- PAGE TEXT -
----
With regard to a provisional guilt offering brought by one who is uncertain as to whether he committed a sin that renders him liable to bring a sin offering, if he discovers that he did not sin, the offering shall be burned, as its legal status is like that of an unfit offering. Rabbi Yehuda says: It shall be buried. A sin offering of the bird that comes due to an uncertainty, e.g., in the case of a woman who miscarried and she is uncertain whether it was a fetus, shall be burned, as it may not be eaten due to the uncertainty and because the nape of its neck was pinched and it was not slaughtered. Rabbi Yehuda says: One should cast it into the Temple courtyard drain, as the young bird will decompose and be drawn into the stream outside the Temple.

The principle is: All items that are buried shall not be burned, and all items that are burned shall not be buried. Rabbi Yehuda says: If one wished to impose a stringency upon himself by burning items that are to be buried, he is permitted to burn them. The Rabbis said to Rabbi Yehuda: One is not permitted to change the method of destruction, as this could lead to a leniency, since it is permitted to derive benefit from the ashes of items that require burning, whereas it is not permitted to derive benefit from the ashes of items that require burial.

GEMARA: Among the items from which benefit is prohibited, the mishna states that the hair of a nazirite shall be buried. With regard to this halakha, Tavi raised a contradiction before Rav Naḥman: We learned in the mishna that the hair of a nazirite shall be buried; but one can raise a contradiction from another mishna (Orla 3:3): One who weaves one sit, the distance between one’s index and middle fingers, of the wool of a firstborn animal, from which deriving benefit is prohibited in accordance with the halakha of all sacrificial animals, in a garment, the garment shall be ignited. Similarly, if one weaves from the hair of a nazirite, or from the hair of a firstborn donkey, in a sack, the sack shall be ignited.

Rav Naḥman said to Tavi: There is no contradiction. Here, the ruling of the mishna that teaches that the hair of a nazirite is buried, is stated with regard to a nazirite who became ritually impure, and who must therefore shave his head and begin a new naziriteship. And there, the ruling of the mishna that states that the hair is burned, is stated with regard to the hair of a ritually pure nazirite, who shaves his head upon successful completion of his naziriteship. At this stage his hair is burned, in accordance with the verses: “And this is the law of the nazirite, when the days of his consecration are fulfilled…And the nazirite shall shave his consecrated head at the door of the Tent of Meeting, and shall take the hair of his consecrated head and put it on the fire that is under the sacrifice of peace offerings” (Numbers 6:13–18).
----
- Stored entries -
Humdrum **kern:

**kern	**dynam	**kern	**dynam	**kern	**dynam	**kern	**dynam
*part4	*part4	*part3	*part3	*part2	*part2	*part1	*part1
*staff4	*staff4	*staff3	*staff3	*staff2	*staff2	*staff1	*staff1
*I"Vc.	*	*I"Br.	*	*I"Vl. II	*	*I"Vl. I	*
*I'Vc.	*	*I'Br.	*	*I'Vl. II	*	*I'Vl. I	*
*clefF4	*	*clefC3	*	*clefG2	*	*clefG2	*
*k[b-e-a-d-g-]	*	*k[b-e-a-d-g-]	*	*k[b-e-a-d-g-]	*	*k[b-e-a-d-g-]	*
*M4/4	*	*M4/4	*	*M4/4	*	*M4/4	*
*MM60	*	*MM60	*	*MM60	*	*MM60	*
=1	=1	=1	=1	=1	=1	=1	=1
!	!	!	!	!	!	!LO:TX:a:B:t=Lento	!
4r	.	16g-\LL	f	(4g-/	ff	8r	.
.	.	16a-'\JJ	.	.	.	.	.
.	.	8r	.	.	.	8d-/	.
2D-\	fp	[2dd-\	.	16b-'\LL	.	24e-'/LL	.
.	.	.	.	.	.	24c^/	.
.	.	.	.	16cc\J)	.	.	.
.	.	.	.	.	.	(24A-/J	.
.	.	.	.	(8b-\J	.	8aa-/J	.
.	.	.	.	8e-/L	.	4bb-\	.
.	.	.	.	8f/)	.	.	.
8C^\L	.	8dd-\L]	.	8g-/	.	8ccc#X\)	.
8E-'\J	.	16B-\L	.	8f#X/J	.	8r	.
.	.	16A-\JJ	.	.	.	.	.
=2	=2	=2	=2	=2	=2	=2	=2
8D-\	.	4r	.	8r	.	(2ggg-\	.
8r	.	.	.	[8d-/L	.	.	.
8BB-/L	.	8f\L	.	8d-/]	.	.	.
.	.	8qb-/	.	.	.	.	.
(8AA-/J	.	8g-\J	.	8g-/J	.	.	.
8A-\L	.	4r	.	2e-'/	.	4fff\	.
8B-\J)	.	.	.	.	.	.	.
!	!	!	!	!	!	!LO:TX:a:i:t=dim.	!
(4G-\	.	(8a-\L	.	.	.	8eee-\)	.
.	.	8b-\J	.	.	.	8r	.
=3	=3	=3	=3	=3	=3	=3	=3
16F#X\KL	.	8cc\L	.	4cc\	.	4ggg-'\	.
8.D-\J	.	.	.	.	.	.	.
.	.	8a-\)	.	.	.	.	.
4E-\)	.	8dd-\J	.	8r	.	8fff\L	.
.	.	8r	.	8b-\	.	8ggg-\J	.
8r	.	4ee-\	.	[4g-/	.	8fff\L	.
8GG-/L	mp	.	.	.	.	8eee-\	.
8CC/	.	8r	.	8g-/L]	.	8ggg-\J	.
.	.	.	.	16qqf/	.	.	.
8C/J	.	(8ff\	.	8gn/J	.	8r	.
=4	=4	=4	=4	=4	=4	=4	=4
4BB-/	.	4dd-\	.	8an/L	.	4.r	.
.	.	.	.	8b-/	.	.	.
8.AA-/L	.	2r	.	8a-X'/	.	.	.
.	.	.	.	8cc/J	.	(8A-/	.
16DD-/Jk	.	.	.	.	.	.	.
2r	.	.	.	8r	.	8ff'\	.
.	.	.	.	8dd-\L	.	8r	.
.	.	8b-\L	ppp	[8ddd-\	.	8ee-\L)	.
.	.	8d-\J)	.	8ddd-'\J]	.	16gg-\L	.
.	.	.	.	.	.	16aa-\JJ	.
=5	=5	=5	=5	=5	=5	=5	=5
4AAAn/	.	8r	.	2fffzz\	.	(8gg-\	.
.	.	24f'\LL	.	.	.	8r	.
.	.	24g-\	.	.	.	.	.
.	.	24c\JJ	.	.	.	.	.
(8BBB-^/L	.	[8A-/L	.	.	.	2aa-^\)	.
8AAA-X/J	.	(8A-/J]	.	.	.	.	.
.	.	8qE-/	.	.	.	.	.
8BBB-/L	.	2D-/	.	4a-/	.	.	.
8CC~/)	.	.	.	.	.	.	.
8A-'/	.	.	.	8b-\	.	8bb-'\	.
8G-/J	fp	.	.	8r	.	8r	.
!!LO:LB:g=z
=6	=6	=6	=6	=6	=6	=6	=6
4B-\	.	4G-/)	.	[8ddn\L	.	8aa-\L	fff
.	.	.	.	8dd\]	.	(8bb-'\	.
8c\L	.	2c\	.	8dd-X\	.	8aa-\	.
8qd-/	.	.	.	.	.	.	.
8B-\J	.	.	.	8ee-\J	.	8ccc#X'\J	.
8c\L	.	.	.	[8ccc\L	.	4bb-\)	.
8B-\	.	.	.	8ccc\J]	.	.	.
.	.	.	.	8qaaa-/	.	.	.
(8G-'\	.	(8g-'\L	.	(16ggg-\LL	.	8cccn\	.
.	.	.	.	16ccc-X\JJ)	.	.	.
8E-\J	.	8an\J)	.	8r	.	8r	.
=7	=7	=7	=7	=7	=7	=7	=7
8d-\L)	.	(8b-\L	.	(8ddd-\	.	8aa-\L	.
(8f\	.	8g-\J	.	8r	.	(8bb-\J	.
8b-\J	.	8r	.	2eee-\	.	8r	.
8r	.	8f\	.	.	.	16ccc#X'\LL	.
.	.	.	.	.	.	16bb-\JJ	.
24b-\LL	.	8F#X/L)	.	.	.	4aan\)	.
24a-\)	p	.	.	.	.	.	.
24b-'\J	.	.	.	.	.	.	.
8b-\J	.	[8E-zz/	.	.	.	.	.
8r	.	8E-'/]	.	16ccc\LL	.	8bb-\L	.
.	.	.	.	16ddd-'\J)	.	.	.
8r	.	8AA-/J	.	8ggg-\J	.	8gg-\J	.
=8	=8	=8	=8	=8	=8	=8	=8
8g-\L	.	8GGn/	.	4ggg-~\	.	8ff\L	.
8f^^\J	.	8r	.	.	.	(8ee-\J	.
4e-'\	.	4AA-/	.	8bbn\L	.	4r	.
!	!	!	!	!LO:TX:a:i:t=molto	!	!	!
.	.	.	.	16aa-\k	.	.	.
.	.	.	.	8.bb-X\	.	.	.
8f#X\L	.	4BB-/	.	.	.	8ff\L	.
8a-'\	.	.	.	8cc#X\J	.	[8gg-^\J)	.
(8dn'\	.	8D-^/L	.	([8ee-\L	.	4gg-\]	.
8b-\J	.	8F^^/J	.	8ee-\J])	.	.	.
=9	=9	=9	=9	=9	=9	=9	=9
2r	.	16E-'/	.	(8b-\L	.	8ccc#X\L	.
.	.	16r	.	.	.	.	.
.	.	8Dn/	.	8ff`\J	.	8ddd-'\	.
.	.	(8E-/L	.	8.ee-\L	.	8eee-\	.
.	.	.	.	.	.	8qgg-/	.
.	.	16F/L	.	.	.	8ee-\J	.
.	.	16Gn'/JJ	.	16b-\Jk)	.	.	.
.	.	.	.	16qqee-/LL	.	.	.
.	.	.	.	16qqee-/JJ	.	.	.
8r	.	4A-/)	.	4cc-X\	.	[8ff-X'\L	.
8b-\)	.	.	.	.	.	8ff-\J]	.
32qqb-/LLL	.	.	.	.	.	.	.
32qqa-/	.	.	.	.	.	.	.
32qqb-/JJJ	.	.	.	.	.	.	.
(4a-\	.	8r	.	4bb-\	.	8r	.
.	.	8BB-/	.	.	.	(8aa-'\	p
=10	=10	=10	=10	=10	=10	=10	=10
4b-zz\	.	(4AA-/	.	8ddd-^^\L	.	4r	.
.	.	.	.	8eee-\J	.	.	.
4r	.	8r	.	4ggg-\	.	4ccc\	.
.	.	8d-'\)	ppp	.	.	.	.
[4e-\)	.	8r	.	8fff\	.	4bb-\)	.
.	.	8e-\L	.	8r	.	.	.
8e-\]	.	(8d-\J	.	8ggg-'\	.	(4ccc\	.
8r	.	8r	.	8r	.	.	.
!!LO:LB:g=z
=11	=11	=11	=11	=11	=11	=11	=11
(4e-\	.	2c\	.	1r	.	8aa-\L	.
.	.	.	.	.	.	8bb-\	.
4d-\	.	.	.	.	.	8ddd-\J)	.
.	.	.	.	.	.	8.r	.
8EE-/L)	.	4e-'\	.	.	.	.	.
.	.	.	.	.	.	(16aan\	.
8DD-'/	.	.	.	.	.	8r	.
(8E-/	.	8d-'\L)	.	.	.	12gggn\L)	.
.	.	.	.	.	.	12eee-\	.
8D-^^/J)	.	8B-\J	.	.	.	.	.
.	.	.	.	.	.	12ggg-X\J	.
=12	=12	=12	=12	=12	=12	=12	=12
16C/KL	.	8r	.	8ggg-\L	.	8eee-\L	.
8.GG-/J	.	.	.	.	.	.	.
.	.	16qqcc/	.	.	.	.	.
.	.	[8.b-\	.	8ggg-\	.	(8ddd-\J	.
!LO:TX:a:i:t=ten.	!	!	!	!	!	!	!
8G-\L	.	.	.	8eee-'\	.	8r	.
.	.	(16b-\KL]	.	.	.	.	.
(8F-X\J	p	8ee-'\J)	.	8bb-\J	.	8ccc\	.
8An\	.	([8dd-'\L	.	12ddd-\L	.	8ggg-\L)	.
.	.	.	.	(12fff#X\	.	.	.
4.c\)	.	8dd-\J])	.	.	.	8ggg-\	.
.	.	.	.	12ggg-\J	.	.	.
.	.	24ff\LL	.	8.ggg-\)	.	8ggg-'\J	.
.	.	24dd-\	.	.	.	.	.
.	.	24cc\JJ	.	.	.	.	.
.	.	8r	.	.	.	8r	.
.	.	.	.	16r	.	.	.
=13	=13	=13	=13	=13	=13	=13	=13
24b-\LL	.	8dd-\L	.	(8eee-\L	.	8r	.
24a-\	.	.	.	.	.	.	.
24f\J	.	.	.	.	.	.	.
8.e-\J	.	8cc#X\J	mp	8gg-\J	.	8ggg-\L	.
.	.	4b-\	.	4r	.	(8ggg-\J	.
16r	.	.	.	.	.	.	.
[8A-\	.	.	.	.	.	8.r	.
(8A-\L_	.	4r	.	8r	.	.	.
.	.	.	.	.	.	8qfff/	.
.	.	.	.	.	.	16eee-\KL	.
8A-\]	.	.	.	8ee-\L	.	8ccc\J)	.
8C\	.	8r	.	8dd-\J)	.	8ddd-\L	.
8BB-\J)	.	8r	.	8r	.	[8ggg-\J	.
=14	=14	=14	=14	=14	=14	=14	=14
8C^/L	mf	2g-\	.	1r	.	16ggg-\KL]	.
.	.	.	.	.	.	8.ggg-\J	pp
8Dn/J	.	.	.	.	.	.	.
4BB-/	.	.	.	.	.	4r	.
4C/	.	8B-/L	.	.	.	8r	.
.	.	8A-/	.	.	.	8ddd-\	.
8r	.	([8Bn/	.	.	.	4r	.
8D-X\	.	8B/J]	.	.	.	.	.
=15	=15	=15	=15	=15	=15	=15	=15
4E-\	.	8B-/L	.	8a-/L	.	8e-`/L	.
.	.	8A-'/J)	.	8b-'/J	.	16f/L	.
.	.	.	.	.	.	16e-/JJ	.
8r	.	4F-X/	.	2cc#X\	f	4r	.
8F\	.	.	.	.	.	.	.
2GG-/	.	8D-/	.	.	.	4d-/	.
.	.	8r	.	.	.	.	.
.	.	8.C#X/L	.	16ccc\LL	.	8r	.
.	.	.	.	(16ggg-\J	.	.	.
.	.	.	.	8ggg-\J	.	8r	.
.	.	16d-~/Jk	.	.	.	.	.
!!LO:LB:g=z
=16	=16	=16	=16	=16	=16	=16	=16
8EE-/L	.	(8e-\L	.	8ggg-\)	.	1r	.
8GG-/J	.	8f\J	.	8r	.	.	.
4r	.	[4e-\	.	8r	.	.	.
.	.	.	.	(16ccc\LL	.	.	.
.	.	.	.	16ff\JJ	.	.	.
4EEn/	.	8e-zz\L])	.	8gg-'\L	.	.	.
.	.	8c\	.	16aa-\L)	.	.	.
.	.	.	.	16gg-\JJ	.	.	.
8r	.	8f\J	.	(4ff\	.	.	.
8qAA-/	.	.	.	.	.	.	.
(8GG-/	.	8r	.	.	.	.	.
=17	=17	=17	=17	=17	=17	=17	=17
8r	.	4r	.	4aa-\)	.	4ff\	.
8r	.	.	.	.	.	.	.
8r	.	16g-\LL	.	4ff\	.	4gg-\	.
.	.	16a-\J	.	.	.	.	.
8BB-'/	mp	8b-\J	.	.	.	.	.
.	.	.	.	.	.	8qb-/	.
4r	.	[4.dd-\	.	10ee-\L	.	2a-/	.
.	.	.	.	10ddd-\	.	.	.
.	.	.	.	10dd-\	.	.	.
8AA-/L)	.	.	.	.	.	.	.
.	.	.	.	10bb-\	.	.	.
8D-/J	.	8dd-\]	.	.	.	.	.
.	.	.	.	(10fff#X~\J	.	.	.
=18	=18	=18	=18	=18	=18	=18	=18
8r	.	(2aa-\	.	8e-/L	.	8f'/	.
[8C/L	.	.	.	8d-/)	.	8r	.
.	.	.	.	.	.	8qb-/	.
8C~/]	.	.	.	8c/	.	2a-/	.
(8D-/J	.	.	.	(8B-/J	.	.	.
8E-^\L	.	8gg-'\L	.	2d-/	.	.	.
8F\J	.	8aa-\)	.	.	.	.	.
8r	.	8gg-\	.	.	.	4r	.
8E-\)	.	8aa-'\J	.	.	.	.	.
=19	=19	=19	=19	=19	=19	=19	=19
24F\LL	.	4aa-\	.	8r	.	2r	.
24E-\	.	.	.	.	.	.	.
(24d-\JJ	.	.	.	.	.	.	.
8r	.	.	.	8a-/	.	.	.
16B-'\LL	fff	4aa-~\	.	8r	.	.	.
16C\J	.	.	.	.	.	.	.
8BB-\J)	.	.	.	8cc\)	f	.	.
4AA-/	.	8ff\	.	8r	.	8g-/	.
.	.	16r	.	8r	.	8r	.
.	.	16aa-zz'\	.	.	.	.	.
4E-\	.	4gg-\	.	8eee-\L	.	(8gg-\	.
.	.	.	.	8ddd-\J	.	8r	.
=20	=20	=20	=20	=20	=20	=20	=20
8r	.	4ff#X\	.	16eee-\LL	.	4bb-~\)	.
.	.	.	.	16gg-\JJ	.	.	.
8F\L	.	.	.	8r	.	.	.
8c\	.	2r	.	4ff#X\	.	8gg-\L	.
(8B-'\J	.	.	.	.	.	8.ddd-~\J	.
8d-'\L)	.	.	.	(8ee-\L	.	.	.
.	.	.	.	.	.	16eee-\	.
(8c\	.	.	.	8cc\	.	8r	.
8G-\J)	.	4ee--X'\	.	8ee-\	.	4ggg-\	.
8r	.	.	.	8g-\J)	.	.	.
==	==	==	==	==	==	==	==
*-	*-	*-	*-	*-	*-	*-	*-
----
According to the text on burning and burying offerings, what does Rav Naḥman say happens to the hair of a nazirite who became ritually impure?

That hair is buried, since such a nazirite must shave his head and begin a new naziriteship.